In its beautiful and inspiring elegance, it awakens the soul to the rich heritage of Catholicism. As images of the Church’s saints look out upon visitors to the chapel, holding them in a warm and welcoming gaze, an invitation is extended and a challenge is sounded. Break free from the confines of the post-modern malaise sunken in the egocentric predicament of consumerism and indifference. Leave behind the beige and colorless faith that searches for a God conformed to the image of man and that imposes no demands on its adherents. And, enter into the high adventure of Catholic faithfulness. It is the faith of the chapel’s architects and financiers that this invitation and challenge – communicated like a sermon written into the architecture of the chapel – will revive and reawaken Mundelein and its larger environs.

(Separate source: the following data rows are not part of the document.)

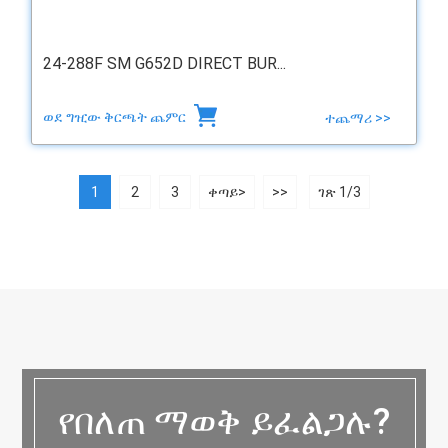
24-288F SM G652D DIRECT BUR...
ወደ ግዢው ቅርጫት ጨምር
ተጨማሪ >>
1
2
3
ቀጣይ>
>>
ገጽ 1/3
የበለጠ ማወቅ ይፈልጋሉ?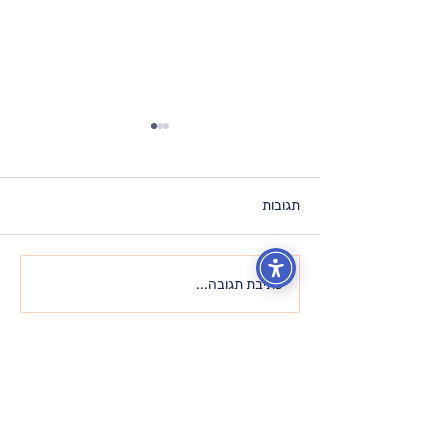
תגובות
כל מה שאתה מחפש – כבר
כתיבת תגובה...
נמצא בתוכך
להישאר בעניינים
הצטרף.י לרשימת התפוצה ותקבל.י
עדכונים בזמן אמת לתיבת הדוא"ל שלך!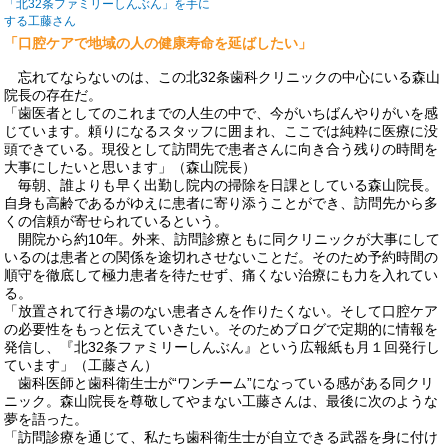
「北32条ファミリーしんぶん」を手に
する工藤さん
「口腔ケアで地域の人の健康寿命を延ばしたい」
忘れてならないのは、この北32条歯科クリニックの中心にいる森山
院長の存在だ。
「歯医者としてのこれまでの人生の中で、今がいちばんやりがいを感
じています。頼りになるスタッフに囲まれ、ここでは純粋に医療に没
頭できている。現役として訪問先で患者さんに向き合う残りの時間を
大事にしたいと思います」（森山院長）
毎朝、誰よりも早く出勤し院内の掃除を日課としている森山院長。
自身も高齢であるがゆえに患者に寄り添うことができ、訪問先から多
くの信頼が寄せられているという。
開院から約10年。外来、訪問診療ともに同クリニックが大事にして
いるのは患者との関係を途切れさせないことだ。そのため予約時間の
順守を徹底して極力患者を待たせず、痛くない治療にも力を入れてい
る。
「放置されて行き場のない患者さんを作りたくない。そして口腔ケア
の必要性をもっと伝えていきたい。そのためブログで定期的に情報を
発信し、『北32条ファミリーしんぶん』という広報紙も月１回発行し
ています」（工藤さん）
歯科医師と歯科衛生士が“ワンチーム”になっている感がある同クリ
ニック。森山院長を尊敬してやまない工藤さんは、最後に次のような
夢を語った。
「訪問診療を通じて、私たち歯科衛生士が自立できる武器を身に付け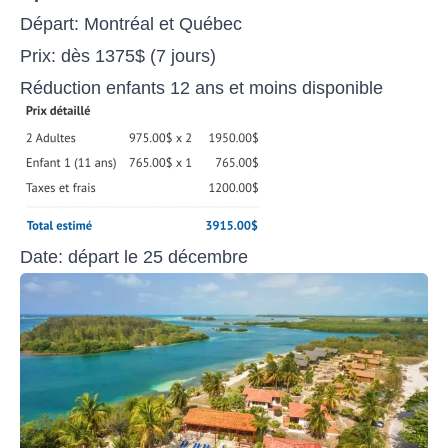
Départ: Montréal et Québec
Prix: dès 1375$ (7 jours)
Réduction enfants 12 ans et moins disponible
Date: départ le 25 décembre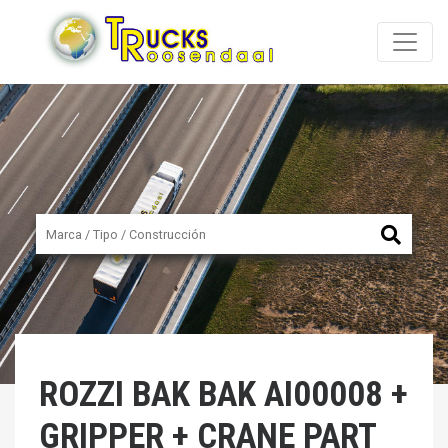
ROZZI
BAK BAK AI00008 +
GRIPPER + CRANE PART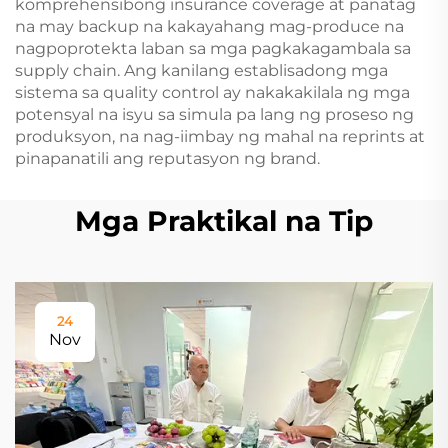
komprehensibong insurance coverage at panatag
na may backup na kakayahang mag-produce na
nagpoprotekta laban sa mga pagkakagambala sa
supply chain. Ang kanilang establisadong mga
sistema sa quality control ay nakakakilala ng mga
potensyal na isyu sa simula pa lang ng proseso ng
produksyon, na nag-iimbay ng mahal na reprints at
pinapanatili ang reputasyon ng brand.
Mga Praktikal na Tip
24
Nov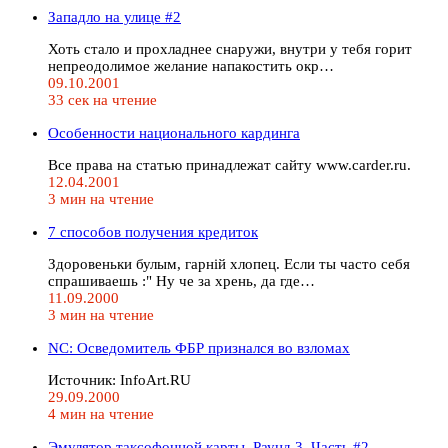
Западло на улице #2
Хоть стало и прохладнее снаружи, внутри у тебя горит
непреодолимое желание напакостить окр…
09.10.2001
33 сек на чтение
Особенности национального кардинга
Все права на статью принадлежат сайту www.carder.ru.
12.04.2001
3 мин на чтение
7 способов получения кредиток
Здоровеньки булым, гарнiй хлопец. Если ты часто себя
спрашиваешь :" Ну че за хрень, да где…
11.09.2000
3 мин на чтение
NC: Осведомитель ФБР признался во взломах
Истoчник: InfoArt.RU
29.09.2000
4 мин на чтение
Эмулятор таксофонной карты. Раунд 3. Часть #2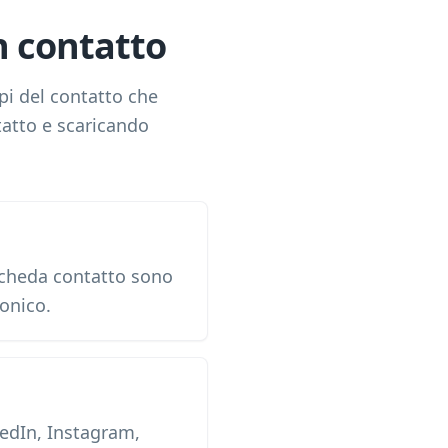
n contatto
pi del contatto che
tatto e scaricando
 scheda contatto sono
fonico.
nkedIn, Instagram,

Prominent among the saints depicted are the chapel’s namesake, John Paul II, and the Little Flower, St. Therese of Lisieux. Together, the saints depicted call visitors to the great task of renewing the Church from within through the formation of an authentic culture of life and a civilization of love, rooted in the personalistic norm. The sacredness of the space grounds such a high minded task in mindfulness of the transcendent and adoration of the divine, maintaining the proper relationship between God and man. In this manner, the ornamental images of the saints bear witness to the power of the Gospel to heal the ills of our age through a new awakening of faith in the heart of the American Catholic Church at this hour.
While the chapel is a liturgical space where the priests, seminarians, and visitors to Mundelein can gather to celebrate the Church’s Eucharist, it is also a place for personal devotion. In fact, it is becoming a kind of pilgrimage site for people seeking spiritual renewal.
Making room for both communal and private devotion, the chapel unites and holds the two together. But, more than this, it roots private or personal devotion in the public and communal worship of the Church. For, if the New Evangelization is to build a culture of life and a civilization of love, then it must do so through a renewed commitment to keeping alive the memoria Dei in the heart of the communio of the universal Church as she goes out on mission to all the corners of the world. After all, it is through drawing closer to one another in the heart of the Church and through recommitting ourselves to lives of tireless service to God, each other, and the world that a new culture – rooted in the Gospel – can be born among us. This is the aspiration of the St. John Paul II Chapel, planted like a seed in the spiritual heart of Mundelein with its doors open wide to the Church in America.